DLP Insights

The Court of Cassation rules on business branch transfers

Categories: DLP Insights, Case Law | Tag: business branch transfers

24 Nov 2021

The Court of Cassation, in ruling no. 29919 of 25 October 2021, clarified that a business branch transfer under Art. 2112 of the Italian Civil Code, is when a transferred branch is functionally independent, i.e. at the time of transfer, it (i) can provide for a production purpose with its own functional and organisational means and (ii) maintain the same transferor company service or function independently and without significant additions by the transferee.

Facts of the case

Reforming the first instance ruling, the Court of Appeal, declared that the sale contract of a business branch between the original employer and the transferee company did not affect an employee. The court declared that an employment relationship existed between the employee and the transferor company. It ordered the transferor to re-establish the relationship and assign the employee equivalent duties to the classification assigned before the transfer.

According to the local court, the services which were part of the business transfer required continuous interaction with the transferor company employees, essential organisational integration and close functional interdependence of the transferred branch with the organisation in the transferor company. According to the Court, this prevents the transfer object being an independent organisation capable of pursuing the pre-established financial purpose self-sufficiently.

The transferee Company appealed to the Court of Cassation, claiming violation and misapplication of Art. 2112 of the Italian Civil Code, on the grounds that the ruling did not comply with the principles laid down in Directive 2001/23/EC as set out by the Court of Justice. The company argued that for the business branch transfer to be classifiable under Art. 2112 of the Italian Civil Code, it must maintain an inter-functional dependence between the assets and personnel transferred and continue the activities previously carried out by the transferor. In addition, the transferred group’s managers have the power to organise the work within the group independently.

The decision

The Court of Cassation, in rejecting the appeal, pointed out that the court of appeal decided consistently with the case law of the Supreme Court and the principles of Directive 2001/23/EC set out by the European Court of Justice. The Court, referring to previous case law, pointed out that a business branch is when a complex of assets is transferred and “objectively” presented as an entity with organisational and financial autonomy to carry out an activity to produce goods or services.

The Supreme Court stated that, based on the text amended by Art. 32 of Legislative Decree no. 276/2003, for the purposes of a business branch transfer under art. 2112 of the Italian Civil Code, the “transferred branch functional autonomy” is a “fundamental element” of the transfer. According to the Court, “the new provision has entrusted the transferor and transferee with the task of identifying the division which makes up the transfer object. This does not mean that the contracting parties can qualify the transferred business branch which makes the application of the special rules depend on private autonomy.
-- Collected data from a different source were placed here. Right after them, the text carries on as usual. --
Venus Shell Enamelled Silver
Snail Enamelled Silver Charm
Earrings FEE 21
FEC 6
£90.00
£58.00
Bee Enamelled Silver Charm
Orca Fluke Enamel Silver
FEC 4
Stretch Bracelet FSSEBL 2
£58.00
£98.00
Instead, the contents and means subject to the transfer agreement must be defined after a possible fragmentation of a previously unified production process. These contents and means will create a unit with organisational and functional autonomy which is objectively appreciable.”

The Court of Cassation specified that the transfer object under art. 2112 of the Italian Civil Code, can be an organised group of employees specifically and permanently assigned to a common task. It is the court’s responsibility to verify when the group of workers has “a common pool of knowledge, experience and technical skills, which enable the same service to be provided.” This avoids “transfer operations that result in a staff elimination, as the transferred branch must have a tangible commercial potential that is independent of the transferor from which it is separated and offer a specific service, for which it is organised, to undefined potential customers.”